Exercise brief:
Copy the data exactly; pictures stay out of the copy.

"""

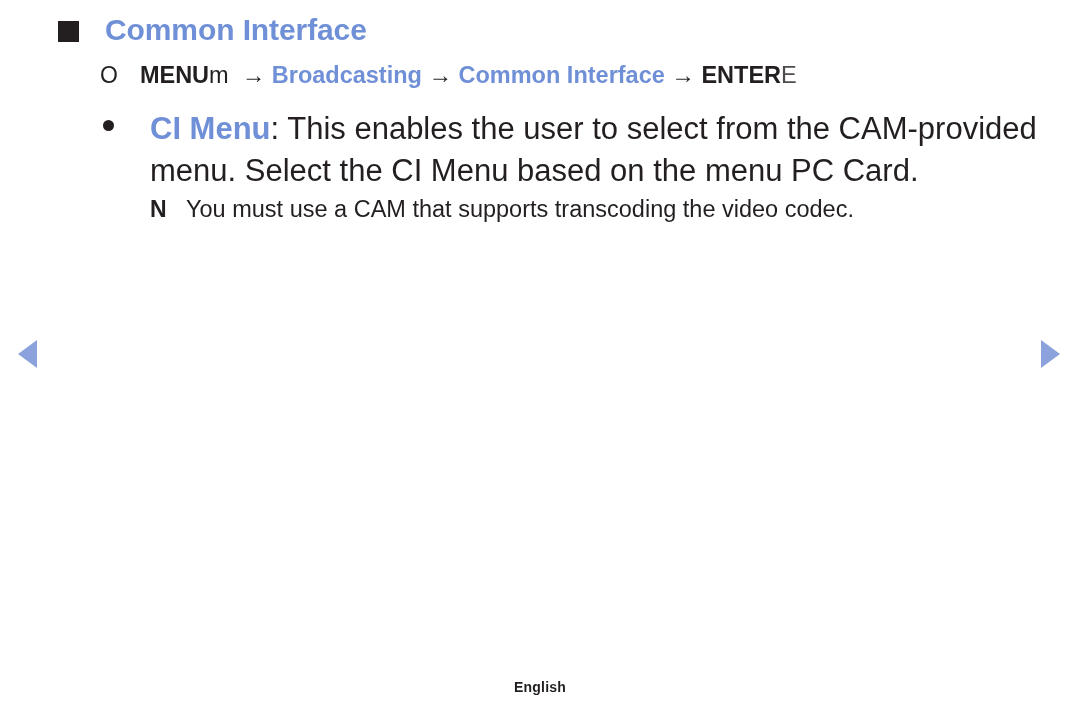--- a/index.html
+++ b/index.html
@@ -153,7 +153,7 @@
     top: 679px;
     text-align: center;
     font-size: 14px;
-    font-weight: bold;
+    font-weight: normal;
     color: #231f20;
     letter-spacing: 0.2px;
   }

"""

Result of this exercise:
--- a/index.html
+++ b/index.html
@@ -153,7 +153,7 @@
     top: 679px;
     text-align: center;
     font-size: 14px;
-    font-weight: bold;
+    font-weight: normal;
     color: #231f20;
     letter-spacing: 0.2px;
   }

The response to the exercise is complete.